* Request *
Copy out every one of the rows below word for word, keeping each line in the same order.

[Stored items]
+ + + + + + +

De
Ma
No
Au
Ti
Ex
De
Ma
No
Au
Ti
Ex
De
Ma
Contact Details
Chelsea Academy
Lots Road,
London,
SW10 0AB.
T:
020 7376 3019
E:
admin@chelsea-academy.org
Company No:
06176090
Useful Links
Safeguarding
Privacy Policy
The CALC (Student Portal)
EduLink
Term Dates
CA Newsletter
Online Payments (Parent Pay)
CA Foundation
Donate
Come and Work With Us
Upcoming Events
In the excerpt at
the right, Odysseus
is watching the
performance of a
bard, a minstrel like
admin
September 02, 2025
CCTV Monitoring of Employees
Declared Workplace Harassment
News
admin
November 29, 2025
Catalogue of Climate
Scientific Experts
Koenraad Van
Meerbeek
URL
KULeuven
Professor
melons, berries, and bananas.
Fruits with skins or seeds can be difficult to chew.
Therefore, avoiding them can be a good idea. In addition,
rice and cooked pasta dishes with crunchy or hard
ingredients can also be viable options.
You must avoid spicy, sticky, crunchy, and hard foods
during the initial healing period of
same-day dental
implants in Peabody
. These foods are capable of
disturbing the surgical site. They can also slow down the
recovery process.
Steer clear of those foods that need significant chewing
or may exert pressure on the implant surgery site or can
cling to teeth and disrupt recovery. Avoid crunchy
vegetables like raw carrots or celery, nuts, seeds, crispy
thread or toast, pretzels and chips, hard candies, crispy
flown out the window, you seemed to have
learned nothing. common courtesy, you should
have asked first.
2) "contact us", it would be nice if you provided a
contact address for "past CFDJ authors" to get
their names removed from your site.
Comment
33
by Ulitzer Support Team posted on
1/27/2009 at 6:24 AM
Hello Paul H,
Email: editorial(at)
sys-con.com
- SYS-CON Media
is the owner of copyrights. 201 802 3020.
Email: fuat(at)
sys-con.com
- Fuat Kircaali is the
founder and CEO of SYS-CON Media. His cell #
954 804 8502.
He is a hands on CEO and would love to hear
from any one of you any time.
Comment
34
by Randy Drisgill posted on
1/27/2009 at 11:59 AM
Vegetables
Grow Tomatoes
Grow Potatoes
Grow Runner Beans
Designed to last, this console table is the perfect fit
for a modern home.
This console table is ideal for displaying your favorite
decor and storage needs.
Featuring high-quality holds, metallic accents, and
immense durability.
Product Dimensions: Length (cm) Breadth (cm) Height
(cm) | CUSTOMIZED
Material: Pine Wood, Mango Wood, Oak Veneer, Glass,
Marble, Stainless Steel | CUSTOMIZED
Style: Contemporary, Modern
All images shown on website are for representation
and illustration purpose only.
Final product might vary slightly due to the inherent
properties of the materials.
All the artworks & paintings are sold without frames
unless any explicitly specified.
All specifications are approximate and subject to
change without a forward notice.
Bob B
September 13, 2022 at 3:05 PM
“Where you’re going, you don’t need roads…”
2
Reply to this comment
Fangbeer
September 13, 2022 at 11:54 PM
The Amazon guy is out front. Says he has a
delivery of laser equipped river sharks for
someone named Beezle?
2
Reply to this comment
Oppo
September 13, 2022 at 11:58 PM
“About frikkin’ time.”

+ + + + + + +

* Written answer *
De
Ma
No
Au
Ti
Ex
De
Ma
No
Au
Ti
Ex
De
Ma
Contact Details
Chelsea Academy
Lots Road,
London,
SW10 0AB.
T:
020 7376 3019
E:
admin@chelsea-academy.org
Company No:
06176090
Useful Links
Safeguarding
Privacy Policy
The CALC (Student Portal)
EduLink
Term Dates
CA Newsletter
Online Payments (Parent Pay)
CA Foundation
Donate
Come and Work With Us
Upcoming Events
In the excerpt at
the right, Odysseus
is watching the
performance of a
bard, a minstrel like
admin
September 02, 2025
CCTV Monitoring of Employees
Declared Workplace Harassment
News
admin
November 29, 2025
Catalogue of Climate
Scientific Experts
Koenraad Van
Meerbeek
URL
KULeuven
Professor
melons, berries, and bananas.
Fruits with skins or seeds can be difficult to chew.
Therefore, avoiding them can be a good idea. In addition,
rice and cooked pasta dishes with crunchy or hard
ingredients can also be viable options.
You must avoid spicy, sticky, crunchy, and hard foods
during the initial healing period of
same-day dental
implants in Peabody
. These foods are capable of
disturbing the surgical site. They can also slow down the
recovery process.
Steer clear of those foods that need significant chewing
or may exert pressure on the implant surgery site or can
cling to teeth and disrupt recovery. Avoid crunchy
vegetables like raw carrots or celery, nuts, seeds, crispy
thread or toast, pretzels and chips, hard candies, crispy
flown out the window, you seemed to have
learned nothing. common courtesy, you should
have asked first.
2) "contact us", it would be nice if you provided a
contact address for "past CFDJ authors" to get
their names removed from your site.
Comment
33
by Ulitzer Support Team posted on
1/27/2009 at 6:24 AM
Hello Paul H,
Email: editorial(at)
sys-con.com
- SYS-CON Media
is the owner of copyrights. 201 802 3020.
Email: fuat(at)
sys-con.com
- Fuat Kircaali is the
founder and CEO of SYS-CON Media. His cell #
954 804 8502.
He is a hands on CEO and would love to hear
from any one of you any time.
Comment
34
by Randy Drisgill posted on
1/27/2009 at 11:59 AM
Vegetables
Grow Tomatoes
Grow Potatoes
Grow Runner Beans
Designed to last, this console table is the perfect fit
for a modern home.
This console table is ideal for displaying your favorite
decor and storage needs.
Featuring high-quality holds, metallic accents, and
immense durability.
Product Dimensions: Length (cm) Breadth (cm) Height
(cm) | CUSTOMIZED
Material: Pine Wood, Mango Wood, Oak Veneer, Glass,
Marble, Stainless Steel | CUSTOMIZED
Style: Contemporary, Modern
All images shown on website are for representation
and illustration purpose only.
Final product might vary slightly due to the inherent
properties of the materials.
All the artworks & paintings are sold without frames
unless any explicitly specified.
All specifications are approximate and subject to
change without a forward notice.
Bob B
September 13, 2022 at 3:05 PM
“Where you’re going, you don’t need roads…”
2
Reply to this comment
Fangbeer
September 13, 2022 at 11:54 PM
The Amazon guy is out front. Says he has a
delivery of laser equipped river sharks for
someone named Beezle?
2
Reply to this comment
Oppo
September 13, 2022 at 11:58 PM
“About frikkin’ time.”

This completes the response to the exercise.